**MATERIAL SHOWN**

◆ ◆ ◆ ◆ ◆ ◆ ◆

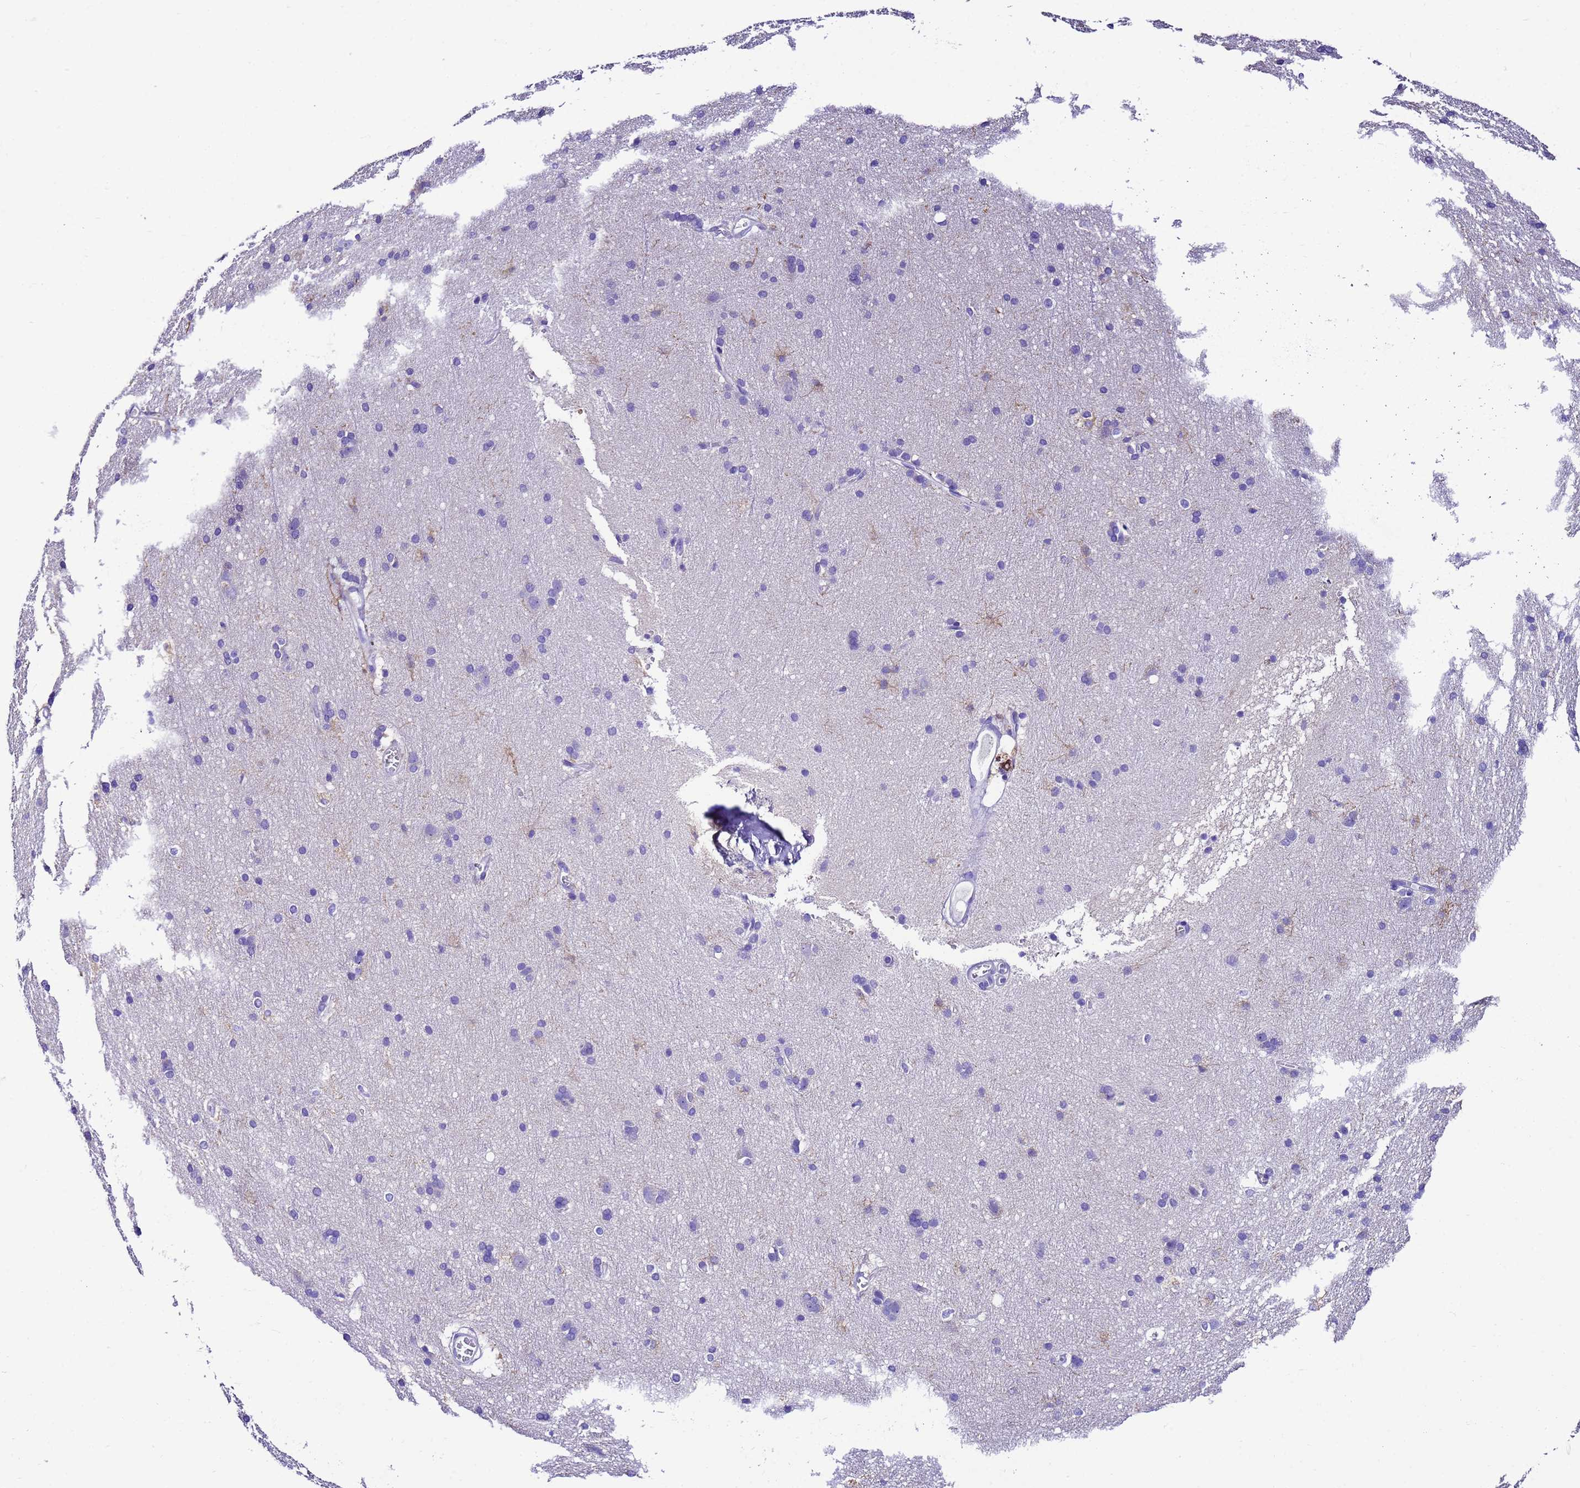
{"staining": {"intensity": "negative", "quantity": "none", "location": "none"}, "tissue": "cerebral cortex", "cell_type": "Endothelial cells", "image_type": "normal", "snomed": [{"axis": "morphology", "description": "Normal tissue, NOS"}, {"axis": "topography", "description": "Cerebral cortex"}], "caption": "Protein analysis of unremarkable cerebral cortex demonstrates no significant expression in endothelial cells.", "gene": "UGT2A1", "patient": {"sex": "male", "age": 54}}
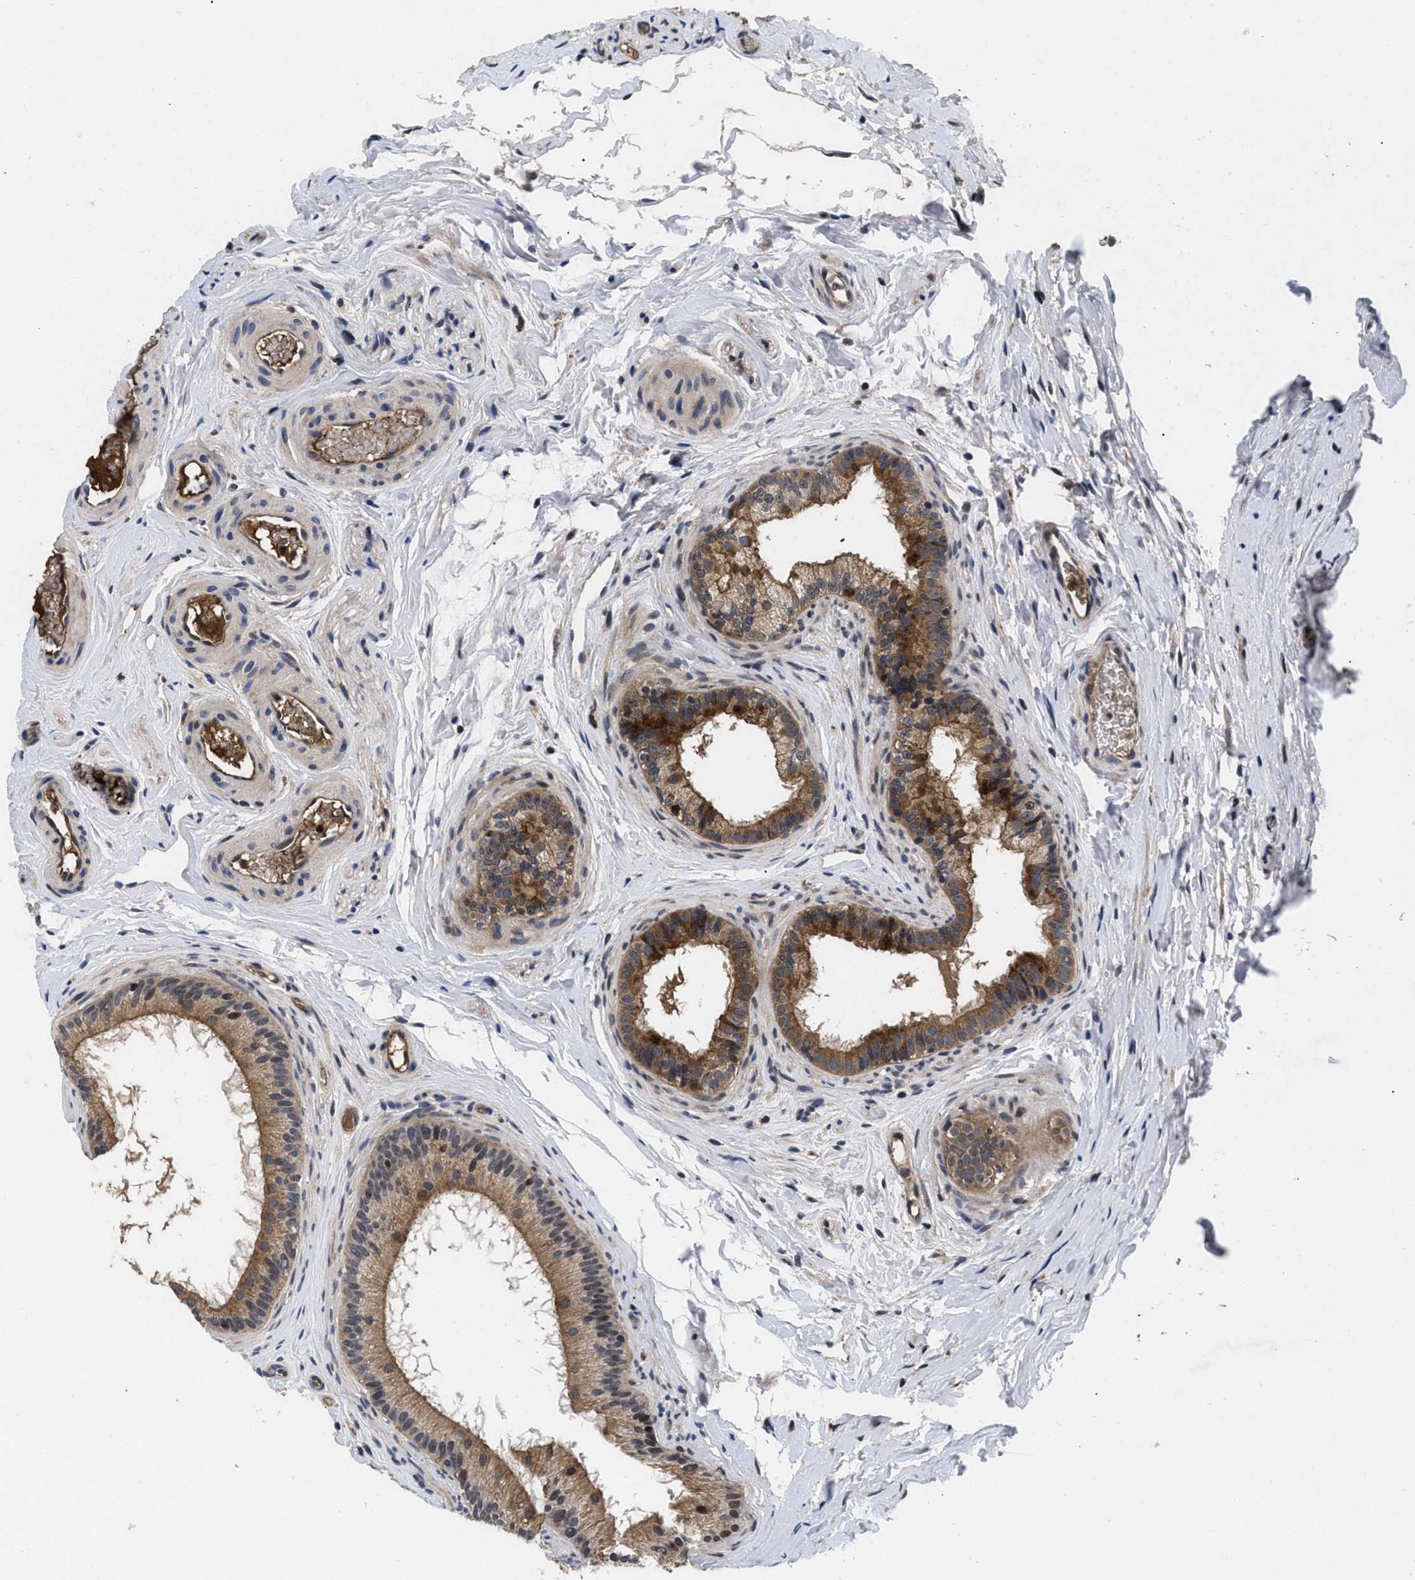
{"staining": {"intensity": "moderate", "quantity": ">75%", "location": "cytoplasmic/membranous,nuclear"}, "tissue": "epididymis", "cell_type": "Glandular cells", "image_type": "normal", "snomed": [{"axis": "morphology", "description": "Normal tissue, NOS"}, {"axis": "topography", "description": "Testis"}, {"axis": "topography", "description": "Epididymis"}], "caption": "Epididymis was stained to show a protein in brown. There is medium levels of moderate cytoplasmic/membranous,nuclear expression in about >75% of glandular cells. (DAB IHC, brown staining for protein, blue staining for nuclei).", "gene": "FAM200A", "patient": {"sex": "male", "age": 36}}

◆ ◆ ◆ ◆ ◆ ◆ ◆

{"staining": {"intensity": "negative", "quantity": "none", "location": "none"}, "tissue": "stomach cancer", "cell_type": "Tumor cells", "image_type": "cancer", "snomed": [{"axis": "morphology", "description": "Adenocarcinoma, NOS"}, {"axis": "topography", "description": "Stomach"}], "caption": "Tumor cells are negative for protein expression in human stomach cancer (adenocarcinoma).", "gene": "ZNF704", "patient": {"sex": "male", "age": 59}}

◆ ◆ ◆ ◆ ◆ ◆ ◆

**PROBLEM REQUIREMENTS**
For this exercise, transcribe exactly the part of the records above that opens with the line containing "analysis of unremarkable" and closes with the one containing "was stained to". Pictures are not part of the copy.

**YOUR SOLUTION**
{"staining": {"intensity": "negative", "quantity": "none", "location": "none"}, "tissue": "cerebral cortex", "cell_type": "Endothelial cells", "image_type": "normal", "snomed": [{"axis": "morphology", "description": "Normal tissue, NOS"}, {"axis": "topography", "description": "Cerebral cortex"}], "caption": "Protein analysis of unremarkable cerebral cortex demonstrates no significant expression in endothelial cells.", "gene": "UGT2A1", "patient": {"sex": "male", "age": 54}}
{"staining": {"intensity": "moderate", "quantity": ">75%", "location": "cytoplasmic/membranous,nuclear"}, "tissue": "epididymis", "cell_type": "Glandular cells", "image_type": "normal", "snomed": [{"axis": "morphology", "description": "Normal tissue, NOS"}, {"axis": "topography", "description": "Testis"}, {"axis": "topography", "description": "Epididymis"}], "caption": "Epididymis was stained to show a protein in brown. There is medium levels of moderate cytoplasmic/membranous,nuclear expression in about >75% of glandular cells. (DAB IHC, brown staining for protein, blue staining for nuclei).", "gene": "FAM200A", "patient": {"sex": "male", "age": 36}}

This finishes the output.